Exercises to complete:
- 1) Answer these from the MySQL CDC connector text, one line each, marked (a), (b), (c):
(a) What is the default value of scan.incremental.snapshot.chunk.size?
(b) What example range does the text give for server-id?
(c) What is the default value of debezium.min.row.count.to.stream.results?
- 2) In the MySQL CDC connector text, rewrite the paragraph that begins "scan.incremental.snapshot.chunk.size The chunk size of the table" as a short list, keeping its main facts.
- 3) Proceed with the MySQL CDC connector text from its last sentence onward.

Reading text:

>>

If you want the MySQL CDC connector to support parallel reading, a unique server ID must be allocated to each parallel reader. Therefore, you must set server-id to a range that is greater than or equal to the value of the Parallelism parameter. For example, you can set server-id to 5400-6400.

scan.incremental.snapshot.chunk.size The chunk size of the table. The chunk size indicates the number of rows. No INTEGER Default value: 8096. If the incremental snapshot algorithm is enabled, the table is split into multiple chunks for data reading. Before data in a chunk is read, the data is cached in the memory. Therefore, if the chunk size is too large, an out of memory (OOM) error may occur. If the chunk size is small, a small number of data records are read after fault recovery. This reduces data throughput.
scan.snapshot.fetch.size The maximum number of records that can be extracted each time full data of a table is read. No INTEGER Default value: 1024.
scan.startup.mode The startup mode when data is consumed. No STRING Valid values:
  • initial: When the MySQL CDC connector starts for the first time, fully managed Flink scans all historical data and reads the most recent binary log data. This is the default value.
  • latest-offset: When the MySQL CDC connector starts for the first time, fully managed Flink reads binary log data from the most recent offset, instead of scanning all historical data. This way, fully managed Flink reads only the most recent incremental data after the connector starts.
server-time-zone The time zone of the session that is used by the database. No STRING Example: Asia/Shanghai. This parameter determines how to convert data in the MySQL database from the TIMESTAMP type to the STRING type. For more information, see Debezium time types.
debezium.min.row.count.to.stream.results The minimum number of data records allowed in a table to trigger the batch data read mode. If the number of data records in a table is greater than the value of this parameter, the batch data read mode is used. No INTEGER Default value: 1000. Fully managed Flink reads data from a MySQL source table in one of the following modes:
  • Full data read: reads all data from the table and writes the data to the memory. Data is read at a high speed, but memory space is consumed. If the source table contains a large amount of data, an OOM error may occur in this mode.

<<

Given data:
>>

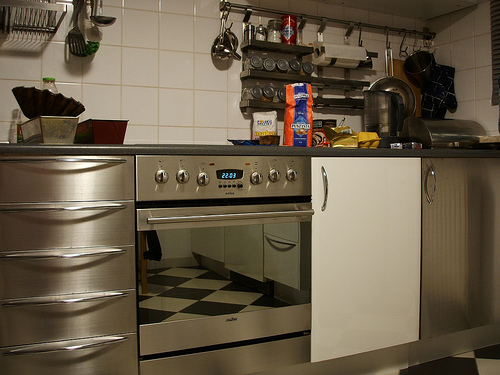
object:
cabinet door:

<<
>>

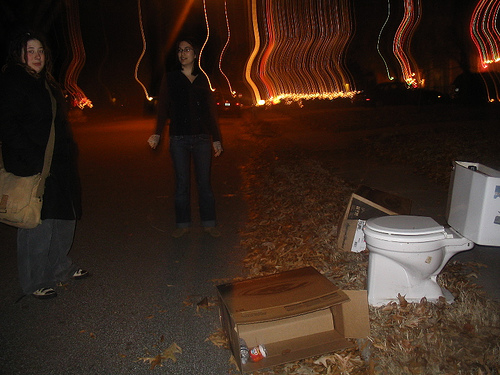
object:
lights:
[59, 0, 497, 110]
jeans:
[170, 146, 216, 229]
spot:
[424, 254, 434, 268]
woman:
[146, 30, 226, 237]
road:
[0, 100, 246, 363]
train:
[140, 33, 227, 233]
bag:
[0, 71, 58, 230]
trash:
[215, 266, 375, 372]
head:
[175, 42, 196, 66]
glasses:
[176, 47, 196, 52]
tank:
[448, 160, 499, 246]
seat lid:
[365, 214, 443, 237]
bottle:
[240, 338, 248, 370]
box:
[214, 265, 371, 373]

<<

Written answers:
- 1)
(a) 8096
(b) 5400-6400
(c) 1000

- 2)
- scan.incremental.snapshot.chunk.size: the chunk size of the table, measured in rows.
- Optional, INTEGER, default value 8096.
- With the incremental snapshot algorithm enabled, the table is split into chunks for reading, and each chunk is cached in memory before it is read.
- A chunk size that is too large may cause an out of memory (OOM) error.
- A small chunk size means fewer records are read after fault recovery, which reduces data throughput.

- 3)
  • Batch data read: reads data of a specific number of rows at a specified point in time until all data is read. OOM is prevented even if the table contains a large amount of data. However, data is read at a low speed.
connect.timeout The maximum duration that the connector waits before it times out after the connector attempts to connect to the MySQL database server. No Duration Default value: 30. Unit: seconds.

Metadata

In most cases, access to metadata is required when you merge and synchronize tables in a sharded database. If you expect to identify data records by the source database names and table names after tables are merged, you can configure metadata columns in the data merging statement to read the source database name and table name of each data record. This way, you can identify the source of each data record after tables are merged.

MySQL CDC source tables that are used by fully managed Flink of vvr-4.0.11-flink-1.13 or later support the metadata column syntax. The following table describes the metadata that you can access by using metadata columns.
Metadata key Metadata type Description
database_name STRING NOT NULL The name of the source database to which the current data record belongs.
table_name STRING NOT NULL The name of the source table to which the current data record belongs.
op_ts TIMESTAMP_LTZ(3) NOT NULL The time when the current data record changes in the database. If the data record is obtained from the historical data of the table instead of from the binary log file, the value of the metadata key is fixed to 0.
The following sample code shows how to merge multiple orders tables in database shards of a MySQL instance into a MySQL table named mysql_orders and synchronize data from the MySQL table to a Hologres table named holo_orders.
CREATE TABLE mysql_orders (
  db_name STRING METADATA FROM 'database_name' VIRTUAL,  -- Read the database name. 
  table_name STRING METADATA  FROM 'table_name' VIRTUAL, -- Read the table name. 
  operation_ts TIMESTAMP_LTZ(3) METADATA FROM 'op_ts' VIRTUAL, -- Read the change time.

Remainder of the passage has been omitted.